In traditional learning interventions and curriculum design, the focus has been on one-size-fits-all “user” experience, as opposed to personalized “human” experience. With advances in learning and development research and technology, this does not necessarily need to be the case. We can, and should, strive towards keeping each unique human at the center of their learning. But how are we to achieve this level of personalization?
In order to do this, learning and development professionals can follow a simple three-step process: create the learning game that suits the human the most, engage them with memorable events during the game to maximize learned experiences, and then deliver personalized feedback afterwards.
We can do this for each learner in the following way: first, by constructing the optimal learning pathway through gamified learning, second, by designing memorable “in-game” events by interspersing modalities, and then third: by delivering personalized analytics. Through this three-stage process, we ensure we provide the required elements for their learning: a learning pathway constructed for their personal needs, engaging affect at regular intervals along their learning path, and delivering learning feedback which is tailored to them – and only them. This ensures affective and humanized engagement across the learning process.
However, at each step, there are a few details that we have to be mindful of, so that the human-centeredness of the process can remain steady at every turn.
At the first step, most L&D practitioners would agree that gamification is the best way to ensure “flow”-based learning design: it is a learning design wherein we are optimally engaged by the learning materials: they keep the optimal balance between our skills and our challenges.
But we all have different needs, competencies, and have learnt different skills to varying skill depths. Thus, the game should start from a different starting point for each of us. A linear one-size-fits-all curriculum approach to delivering learning and training rarely delivers effective outcomes. It is more important to deliver highly focused and tailored “micro”-modules, suggest personalized learning pathways based on the individual’s recorded learning behaviour and organizational goals, and supply the learner with a broad canvas for learning exploration.
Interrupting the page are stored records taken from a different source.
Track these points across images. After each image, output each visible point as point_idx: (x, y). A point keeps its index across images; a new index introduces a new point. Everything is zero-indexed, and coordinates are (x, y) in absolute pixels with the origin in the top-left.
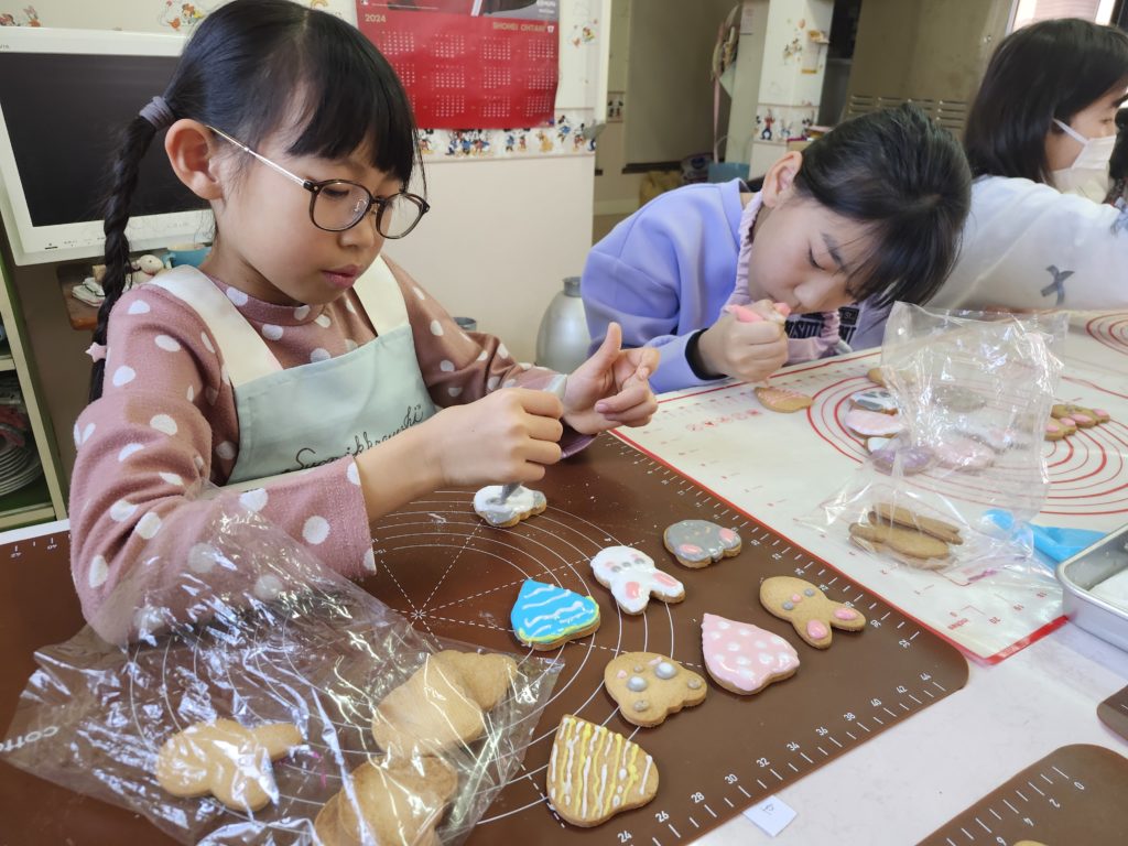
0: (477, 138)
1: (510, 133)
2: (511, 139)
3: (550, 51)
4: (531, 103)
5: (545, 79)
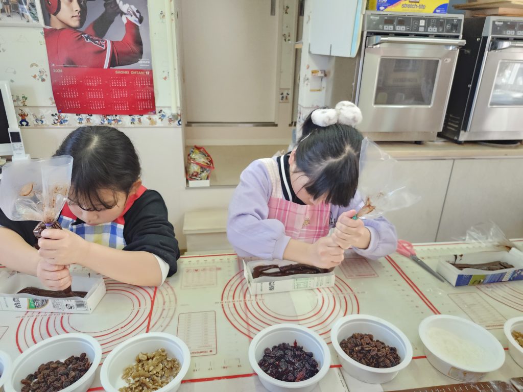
0: (115, 118)
1: (133, 117)
2: (133, 119)
3: (148, 82)
4: (140, 104)
5: (147, 94)
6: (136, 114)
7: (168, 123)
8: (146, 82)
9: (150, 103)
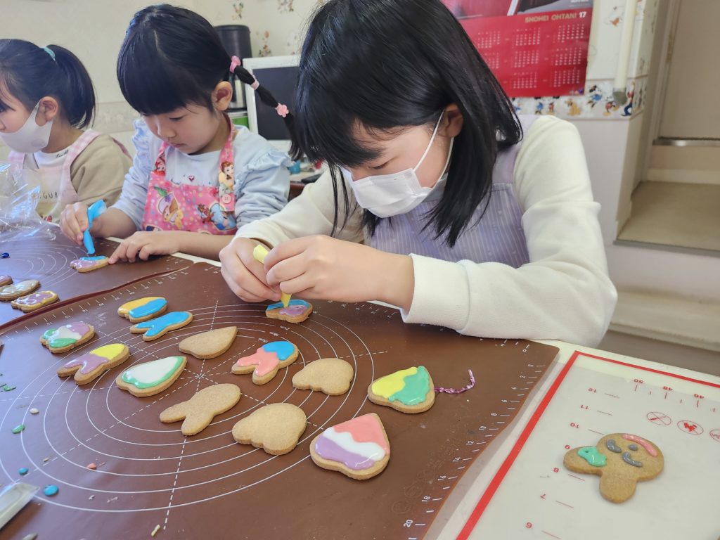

At the second step, since learning is most engaging when there is a plethora of memorable events, it becomes extremely critical for course designers to engage with the multimodality of learning resources that we have on offer today. Video, images, reading passages, short quizzes, long response questions, practice(s), simulations, podcast materials, forum discussions, practice scenarios, and live scenarios: all of these should be strategically included and interspersed within the learning process. Moreover, when participation and behaviour across multimodal scenarios is recorded, educators are then better able to predict performance outcomes, and are better able to iteratively refine learning/training programmes. It also facilitates the early detection of individuals who might be falling by the wayside in the learning process, thus, helping to create a more inclusive learning process.
At the third step, when we deliver learning analytics, it becomes important to help show the learner their learning behaviour, tendencies, and their progress. But perhaps just as importantly, the analytics need to remind the learner how their learning progress is helping them improve their performance, advance their career progression, helping them become future-ready, and helping them achieve their self-determined goals. That is where the analytics stop being just regular “user-friendly” feedback, and start being emotionally inclusive and human-centric.
When learning programmes are personalized, gamified, and factor in our human psychology, learning becomes an engaging — and deeply fulfilling opportunity. As learning and development professionals, we should strive to create systems and processes which are emotionally and socially inclusive and foster a passionate engagement with lifelong learning and self-improvement.